While the previous twelve wins by Frankel put him up there with the greats, vying for favouritism, the performance at York this past week left me both spellbound and smiling. I cannot watch the race back often enough.
Silly me. There was a moment relatively early on when i wondered if Frankel was not ready to race over the further distance. Just a few seconds when, with Frankel near the back of the field, i dared to think that something was wrong.
But as they turned the bend to come up the straight at the Knavesmire Iknew all was well. I could see that jockey Tom Queally was angling Frankel towards the running rail. And that he was not off the bridle.
Indeed Frankel could have won the race without coming off the bridle at all. It was that easy.
But Queally gave Frankel a nudge and, boom, off he went to win by seven lengths.
The difference between this race and the others he had won by big distances was the opposition he beat. St.Nicholas Abbey, a top class horse in his own right, was beaten back into third. He was made to look ordinary, and he is far from that.
Ladies and gentleman, we are living in the time of the greatest racehorse of all time. I don’t expect to see another like him in my lifetime and, as it was the sixties when i last did; many of you of a certain age group also cannot expect to see another like Frankel.
I am delighted the horse put racing on the front pages of newspapers, for the right reason. I am overwhelmed that the gentleman of racing, Sir Henry Cecil, was there to see his superstar triumph again. Cecil is terribly ill and the obituary writers have already penned their tributes.

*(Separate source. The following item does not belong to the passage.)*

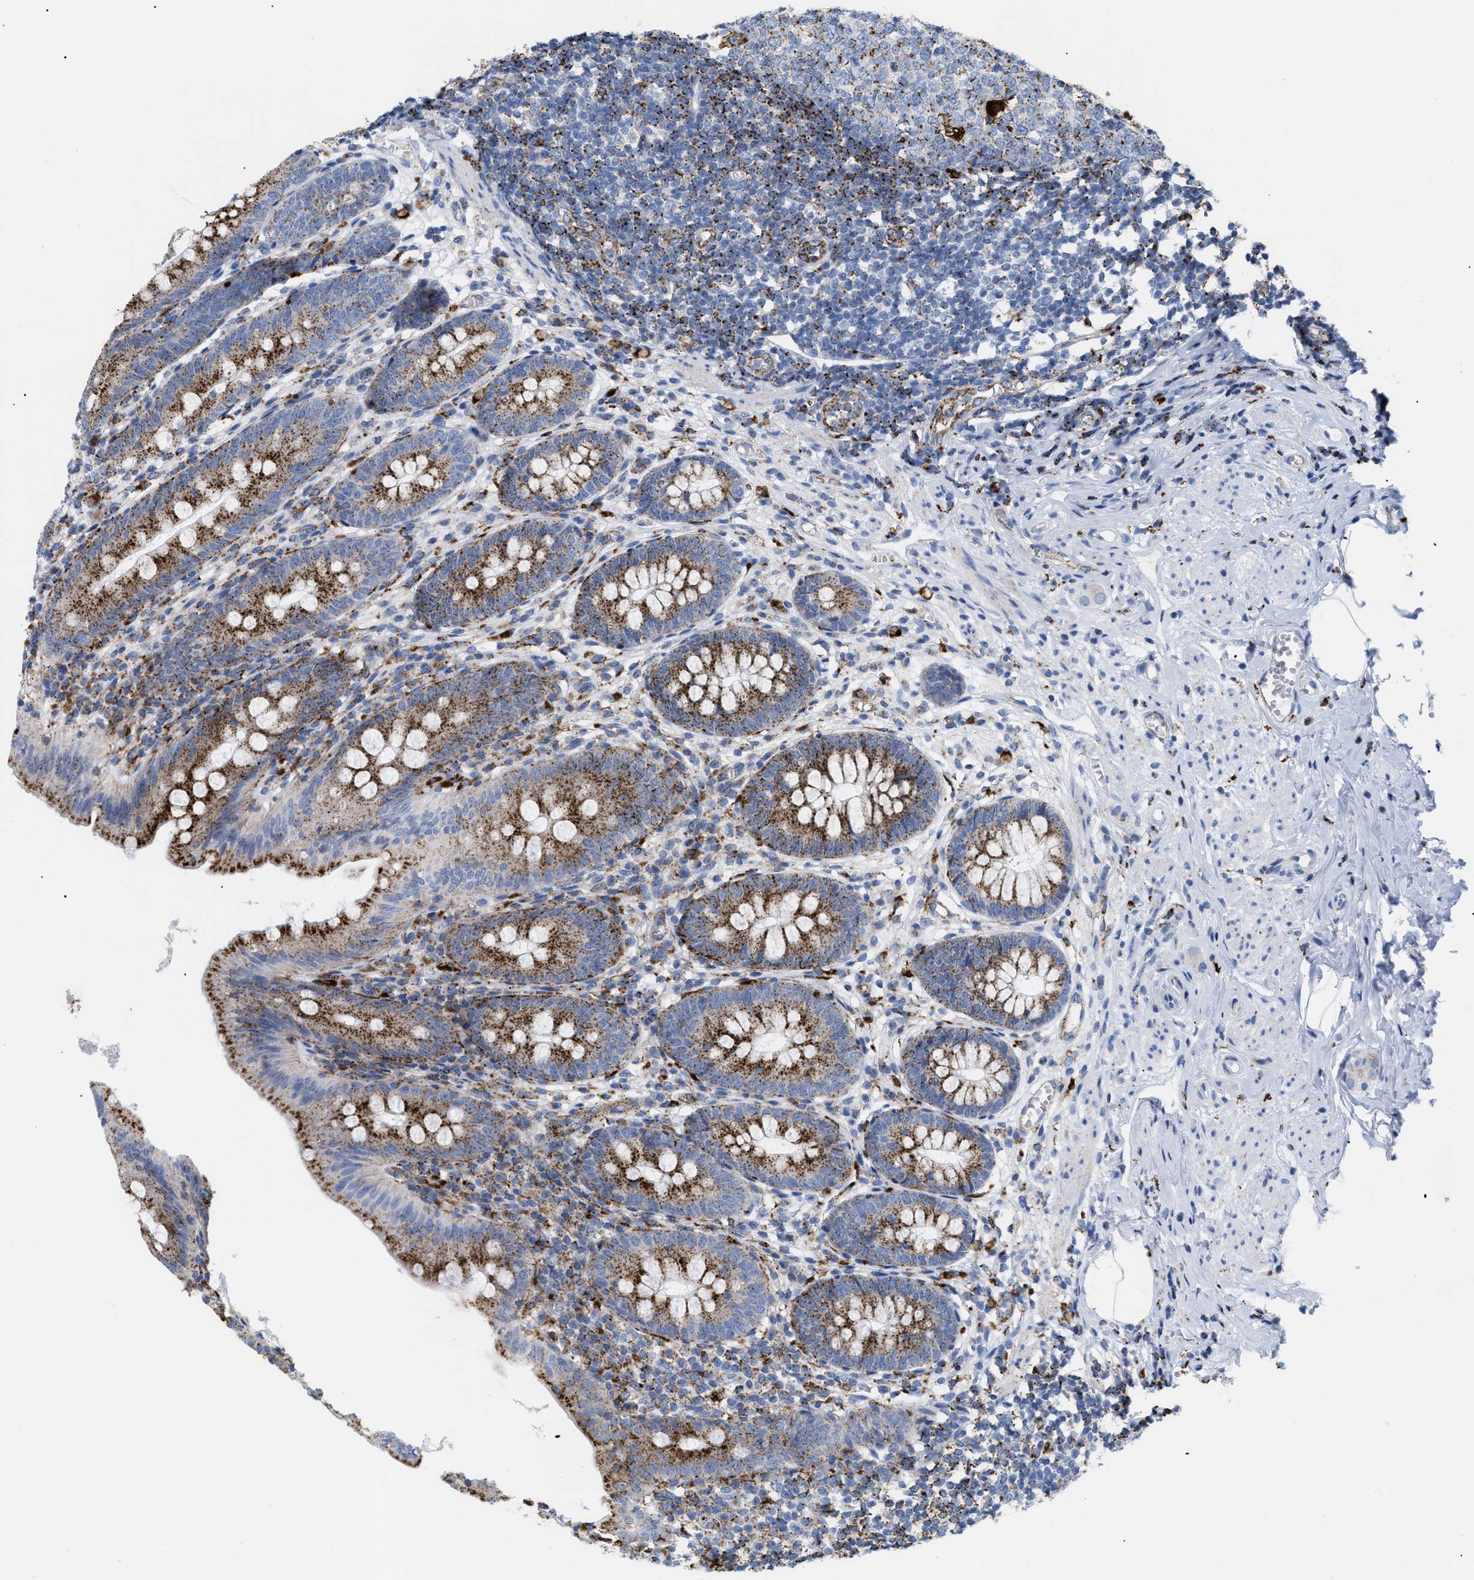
{"staining": {"intensity": "strong", "quantity": ">75%", "location": "cytoplasmic/membranous"}, "tissue": "appendix", "cell_type": "Glandular cells", "image_type": "normal", "snomed": [{"axis": "morphology", "description": "Normal tissue, NOS"}, {"axis": "topography", "description": "Appendix"}], "caption": "Appendix stained with DAB immunohistochemistry (IHC) reveals high levels of strong cytoplasmic/membranous expression in approximately >75% of glandular cells.", "gene": "DRAM2", "patient": {"sex": "male", "age": 56}}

They are leaving a gap for the fourteenth and final race by Frankel. But which race will it be? As Sir Henry has always said: “the horse will tell us where he will race.”
That approach is part of the reason behind the unbeaten career of Frankel. The care shown by owner and trainer is another.
But Frankel should take the majority of the credit. For those of us who grew up watching ‘Champion the Wonder Horse’ television series we now have a real life champion.
I could not begin to put it better than the knowledgeable Jim McGrath who confirmed that “i know the mechanics of form and this is the best horse i have ever seen.”
As Jim said moments after Frankel won at York: “There’s fantasy, there’s fable and there’s Frankel.”